Be sure that payee's name is written exactly as it
appears on the check. Be sure current address is
shown.

C

Claim numbers and suffixes are printed here on
checks beneath the date for the type of payment
shown here. Check the Green Book for the location
of prefixes and suffixes for other types of payments.

F Type of payment is printed to the left of the amount.
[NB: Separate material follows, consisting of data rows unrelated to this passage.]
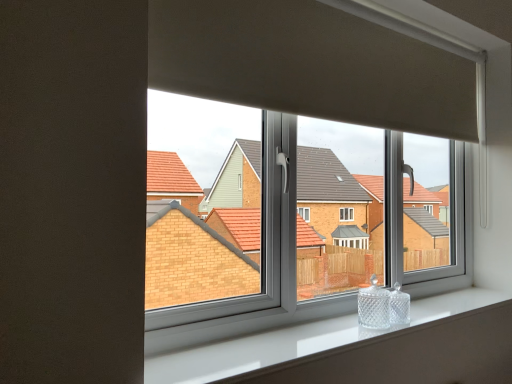
Question: Does white glossy window sill at lower center have a larger size compared to clear glass window at center?

Choices:
 (A) no
 (B) yes

Answer: (A)

Question: Would you say white glossy window sill at lower center contains clear glass window at center?

Choices:
 (A) no
 (B) yes

Answer: (A)

Question: From the image's perspective, is white glossy window sill at lower center above clear glass window at center?

Choices:
 (A) no
 (B) yes

Answer: (A)

Question: Is white glossy window sill at lower center to the left of clear glass window at center from the viewer's perspective?

Choices:
 (A) yes
 (B) no

Answer: (B)

Question: Does white glossy window sill at lower center lie behind clear glass window at center?

Choices:
 (A) yes
 (B) no

Answer: (B)

Question: Is white glossy window sill at lower center touching clear glass window at center?

Choices:
 (A) yes
 (B) no

Answer: (B)

Question: Can you confirm if clear glass window at center is thinner than white glossy window sill at lower center?

Choices:
 (A) no
 (B) yes

Answer: (B)

Question: From the image's perspective, is clear glass window at center located above white glossy window sill at lower center?

Choices:
 (A) no
 (B) yes

Answer: (B)

Question: Is clear glass window at center not inside white glossy window sill at lower center?

Choices:
 (A) no
 (B) yes

Answer: (B)

Question: Considering the relative sizes of clear glass window at center and white glossy window sill at lower center in the image provided, is clear glass window at center wider than white glossy window sill at lower center?

Choices:
 (A) yes
 (B) no

Answer: (B)

Question: Could you tell me if clear glass window at center is turned towards white glossy window sill at lower center?

Choices:
 (A) yes
 (B) no

Answer: (B)

Question: From a real-world perspective, is clear glass window at center under white glossy window sill at lower center?

Choices:
 (A) no
 (B) yes

Answer: (A)

Question: From the image's perspective, relative to clear glass window at center, is white glossy window sill at lower center above or below?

SPECIAL NOTICE TO JOINT ACCOUNT HOLDERS
Joint account holders should immediately advise both the Government agency and the financial
institution of the death of a beneficiary. Funds deposited after the date of death or ineligibility,
except for salary payments, are to be returned to the Government agency. The Government
agency will then make a determination regarding survivor rights, calculate survivor benefit
payments, if any, and begin payments.
CANCELLATION
The agreement represented by this authorization remains in effect until cancelled by the
recipient by notice to the Federal agency or by the death or legal incapacity of the recipient. Upon
cancellation by the recipient, the recipient should notify the receiving financial institution that
he/she is doing so.
The agreement represented by this authorization may be cancelled by the financial institution
by providing the recipient a written notice 30 days in advance of the cancellation date. The
recipient must immediately advise the Federal agency if the authorization is cancelled by the
financial institution. The financial institution cannot cancel the authorization by advice to the
Government agency.
CHANGING RECEIVING FINANCIAL INSTITUTIONS
The payee's Direct Deposit will continue to be received by the selected financial institution until
the Government agency is notified by the payee that the payee wishes to change the financial
institution receiving the Direct Deposit. To effect this change, the payee will complete a new SF
1199A at the newly selected financial institution. It is recommended that the payee maintain
accounts at both financial institutions until the transition is complete, i.e., after the new financial
institution receives the payee's Direct Deposit payment.
FALSE STATEMENTS OR FRAUDULENT CLAIMS
Federal law provides a fine of not more than $10,000 or imprisonment for not more than five
(5) years or both for presenting a false statement or making a fraudulent claim.